**TO-DO ITEM:**
When you reproduce the listing, keep every word as it is and drop the pictures.

**GIVEN ENTRIES:**
────────────────
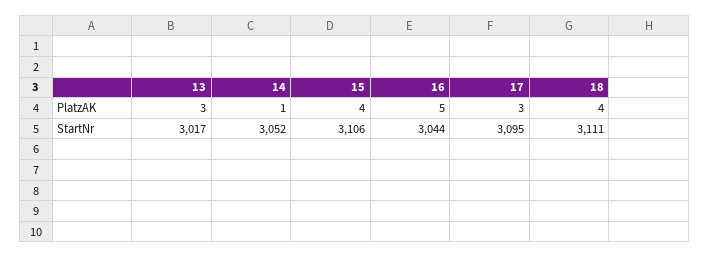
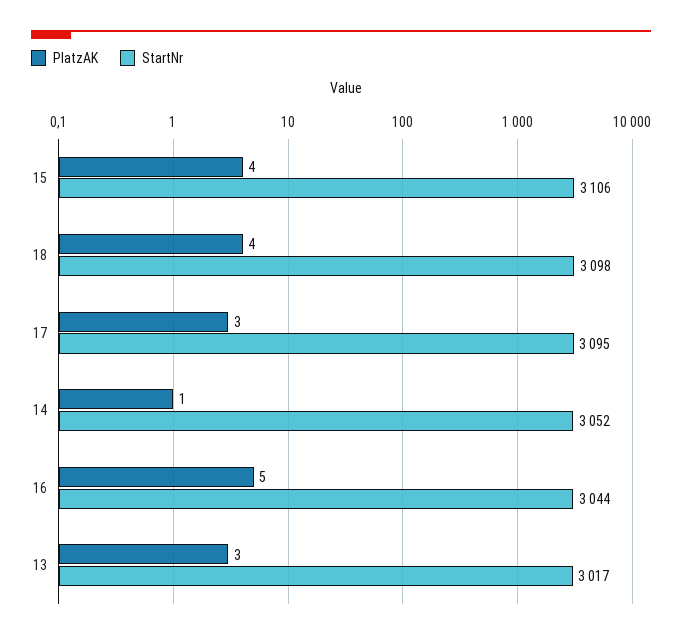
  {
    "PlatzAK": {
      "13": 3,
      "14": 1,
      "15": 4,
      "16": 5,
      "17": 3,
      "18": 4
    },
    "StartNr": {
      "13": 3017,
      "14": 3052,
      "15": 3106,
      "16": 3044,
      "17": 3095,
-     "18": 3111
+     "18": 3098
    }
  }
────────────────
**ANSWER SPACE:**
  {
    "PlatzAK": {
      "13": 3,
      "14": 1,
      "15": 4,
      "16": 5,
      "17": 3,
      "18": 4
    },
    "StartNr": {
      "13": 3017,
      "14": 3052,
      "15": 3106,
      "16": 3044,
      "17": 3095,
-     "18": 3111
+     "18": 3098
    }
  }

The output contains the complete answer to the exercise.